Allestimento della Pitu
La Pitu
Il tronco di faggio viene quindi trasportato fino al Piano del Visitone, un ampio pianoro dove sorge l'accampamento. Il venerdì mattina si procede al taglio della "rocca", un altro albero di dimensioni uguali al primo, e che anticamente era di abete bianco, ma che oggi, vista la rarefazione nella zona di questa specie, è stato sostituito da un altro faggio. Nel pomeriggio comincia il trasporto dei due fusti, trainati da dodici coppie di enormi buoi, animali cari a San Francesco, fatti venire appositamente dalla Maremma, ed adornati con ghirlande di fiori e ramoscelli di abete. I due gruppi vengono chiamati "pitisti" e "rocchisti"; la sera fanno sosta nelle località di Torno e di Prestio, dove la notte trascorre in allegria tra musica, balli, libagioni e vino. Il tragitto fino a Viggianello è lungo una ventina di chilometri, ed è assai impegnativo per i conduttori dei buoi, chiamati gualani, costretti in molte curve a movimentare a mano i tronchi.

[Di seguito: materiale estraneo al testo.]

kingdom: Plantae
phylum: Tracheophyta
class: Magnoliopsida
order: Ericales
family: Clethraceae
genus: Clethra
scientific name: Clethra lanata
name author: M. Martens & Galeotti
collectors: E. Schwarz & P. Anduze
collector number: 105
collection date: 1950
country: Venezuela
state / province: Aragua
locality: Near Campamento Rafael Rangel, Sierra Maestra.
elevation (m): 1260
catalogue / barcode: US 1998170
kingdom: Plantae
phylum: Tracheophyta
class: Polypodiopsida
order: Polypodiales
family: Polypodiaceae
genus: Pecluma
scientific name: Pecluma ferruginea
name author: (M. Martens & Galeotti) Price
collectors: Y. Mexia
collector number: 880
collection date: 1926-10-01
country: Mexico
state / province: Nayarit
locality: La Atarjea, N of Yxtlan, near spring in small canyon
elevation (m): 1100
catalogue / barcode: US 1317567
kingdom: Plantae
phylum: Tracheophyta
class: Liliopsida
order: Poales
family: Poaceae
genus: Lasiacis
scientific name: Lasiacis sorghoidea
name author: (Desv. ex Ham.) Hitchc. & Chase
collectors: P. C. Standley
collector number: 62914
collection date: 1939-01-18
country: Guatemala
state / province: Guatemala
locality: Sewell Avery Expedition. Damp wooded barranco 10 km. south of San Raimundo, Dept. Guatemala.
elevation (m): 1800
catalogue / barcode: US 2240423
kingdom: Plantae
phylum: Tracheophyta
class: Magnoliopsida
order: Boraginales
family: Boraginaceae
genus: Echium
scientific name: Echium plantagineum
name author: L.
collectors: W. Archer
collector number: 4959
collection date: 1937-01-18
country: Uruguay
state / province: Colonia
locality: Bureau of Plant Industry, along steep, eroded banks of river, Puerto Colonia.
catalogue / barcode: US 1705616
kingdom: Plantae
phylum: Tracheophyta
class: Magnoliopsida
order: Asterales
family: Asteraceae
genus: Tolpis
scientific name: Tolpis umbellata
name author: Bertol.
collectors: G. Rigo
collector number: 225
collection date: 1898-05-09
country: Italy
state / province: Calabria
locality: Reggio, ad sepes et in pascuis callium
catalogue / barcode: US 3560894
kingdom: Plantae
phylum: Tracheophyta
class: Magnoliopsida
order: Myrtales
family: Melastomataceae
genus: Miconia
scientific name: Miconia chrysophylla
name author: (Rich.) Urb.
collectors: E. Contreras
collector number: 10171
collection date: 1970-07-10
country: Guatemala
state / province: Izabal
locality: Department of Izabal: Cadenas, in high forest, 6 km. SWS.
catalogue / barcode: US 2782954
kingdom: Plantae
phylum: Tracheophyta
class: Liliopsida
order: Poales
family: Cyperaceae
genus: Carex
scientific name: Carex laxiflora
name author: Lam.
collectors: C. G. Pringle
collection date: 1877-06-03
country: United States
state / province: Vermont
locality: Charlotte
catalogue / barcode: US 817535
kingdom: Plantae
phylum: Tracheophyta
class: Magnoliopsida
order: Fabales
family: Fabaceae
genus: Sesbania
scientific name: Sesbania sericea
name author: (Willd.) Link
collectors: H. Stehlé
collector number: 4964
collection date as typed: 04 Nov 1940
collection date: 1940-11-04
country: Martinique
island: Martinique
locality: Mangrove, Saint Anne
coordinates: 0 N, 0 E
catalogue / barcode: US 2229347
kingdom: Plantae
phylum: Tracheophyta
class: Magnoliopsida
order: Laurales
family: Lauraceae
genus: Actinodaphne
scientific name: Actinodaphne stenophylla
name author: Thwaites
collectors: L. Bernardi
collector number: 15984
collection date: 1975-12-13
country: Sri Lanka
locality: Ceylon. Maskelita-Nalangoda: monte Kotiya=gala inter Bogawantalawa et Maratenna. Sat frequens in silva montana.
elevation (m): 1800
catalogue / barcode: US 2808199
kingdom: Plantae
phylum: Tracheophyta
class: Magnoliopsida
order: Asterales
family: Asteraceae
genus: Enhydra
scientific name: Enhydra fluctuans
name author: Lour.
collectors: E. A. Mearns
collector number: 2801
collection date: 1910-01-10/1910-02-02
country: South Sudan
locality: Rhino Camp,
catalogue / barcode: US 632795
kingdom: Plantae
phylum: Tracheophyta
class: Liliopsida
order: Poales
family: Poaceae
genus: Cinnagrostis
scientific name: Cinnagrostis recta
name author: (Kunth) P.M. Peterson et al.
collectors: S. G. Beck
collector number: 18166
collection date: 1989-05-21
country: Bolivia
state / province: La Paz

Una delle dodici coppie di buoi
Manovra in curva
Il traino
Il sabato pomeriggio si giunge finalmente a Viggianello, dove davanti alla chiesa del Santo si è radunata una grande folla in attesa, autorità comprese. La stanchezza ed il molto vino scorso favoriscono l'esaltazione dei gualani, oramai prossimi alla meta, che incitano continuamente i buoi affidati. Le donne locali si prodigano per offrire a tutti bevande e dolcetti casalinghi, così come avviene sull'uscio delle case prospicienti l'ultimo tratto del percorso. Gli alberi vengono poi trainati nella parte più bassa del paese laddove, la domenica mattina, vengono innalzati uno sopra l'altro, andando la pitu a costituire la parte maschile, e la rocca quella femminile. In questa ottica, il tutto appare come un rito propiziatore di fertilità, il principio maschile e quello femminile, Shiva e Shakti, che si uniscono per ricominciare un nuovo ciclo annuale di vita. L'abete bianco è in molte tradizioni legato alla fertilità, mentre la stessa cosa non si può dire del faggio, la cui scelta è probabilmente legata al fatto che è una delle specie più diffuse ed importanti dell' area. Ci si potrebbe aspettare che un siffatto rito avvenisse in primavera, ma probabilmente l'aggiustamento è dovuto al sincretismo. Nel vicino paese di Rotonda il traino, che si dice sia più antico di quello di Viggianello, appare più calibrato ai ritmi stagionali, e si tiene infatti la prima domenica dopo Pasqua. Un tempo, in occasione della festa, veniva distribuita anche legna da ardere ai cittadini, ed il corteo era accompagnato da musicisti che suonavano strumenti tipici locali, quali l'organetto e la zampogna. Nonostante le inevitabili concessioni alla modernità (esbosco con trattore dei tronchi, musica lanciata a palla da un potente sound system montato su una jeep, presenza di macchine di supporto), l'atmosfera dell'evento appare incredibile soprattutto per la partecipazione popolare; in questa occasione ritornano a Viggianello anche molti dei suoi figli che la povertà passata ha costretto ad emigrare.